Allo stato attuale la normativa si limita a dichiarare gli animali morti “materia ad alto rischio per l’ambiente” e ne vieta, pertanto, la sepoltura nei giardini pubblici e nei terreni privati, disponendone la cremazione. Una fine davvero triste e ingiusta per i cosiddetti animali d’affezione che, nella maggior parte dei casi, sono considerati a tutti gli effetti membri della famiglia. Eppure alcune regioni (è il caso della Lombardia e della Emilia Romagna) si sono adoperate per sopperire alla carenza legislativa nazionale definendo, a livello locale, la possibilità di edificare cimiteri per cani e gatti.
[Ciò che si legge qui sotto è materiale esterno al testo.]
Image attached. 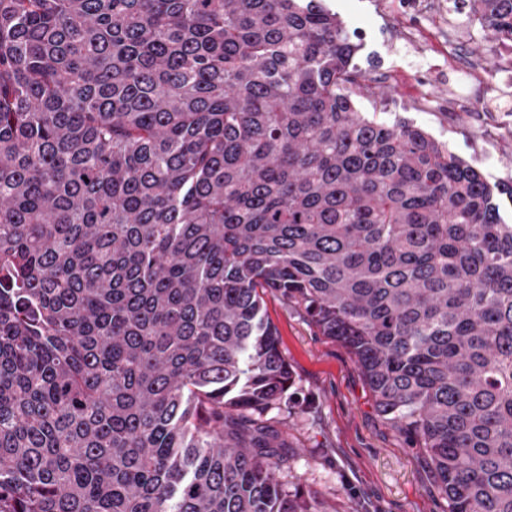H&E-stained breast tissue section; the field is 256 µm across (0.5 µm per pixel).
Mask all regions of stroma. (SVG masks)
<instances>
[{
	"label": "stroma",
	"instance_id": "1",
	"mask_svg": "<svg viewBox=\"0 0 512 512\" xmlns=\"http://www.w3.org/2000/svg\"><path fill=\"white\" fill-rule=\"evenodd\" d=\"M349 32L367 92L358 111L402 117L445 144L489 182L512 180V47L486 41L469 0H323ZM429 27L413 41L411 25ZM494 60L498 78L472 80ZM265 306L295 384L269 416L293 444L282 480L315 512H448L426 460L376 412L352 354L275 295Z\"/></svg>",
	"mask_w": 512,
	"mask_h": 512
}]
</instances>
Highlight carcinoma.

Si tratta di un’esigenza sempre più sentita poiché sono molte le famiglie in cui i pets ricoprono a tutti gli effetti il ruolo di componente e anche dopo la loro scomparsa continuano ad essere amati e ricordati. La possibilità di commemorarli su una piccola tomba rappresenterebbe un conforto per i padroni, nonché una forma di rispetto per quell’amore incondizionato che in vita sono stati capaci di regalare. Per questo motivo in Rete si trovano tanti siti dedicati al ricordo di pets deceduti, in cui gli utenti possono pubblicare foto e postare pensieri d’affetto per i propri piccoli amici scomparsi.

 

Da segnalare la presenza a Perugia dal settembre 2012 di “Funeral Planner”, la prima agenzia funebre dedicata proprio agli animali domestici.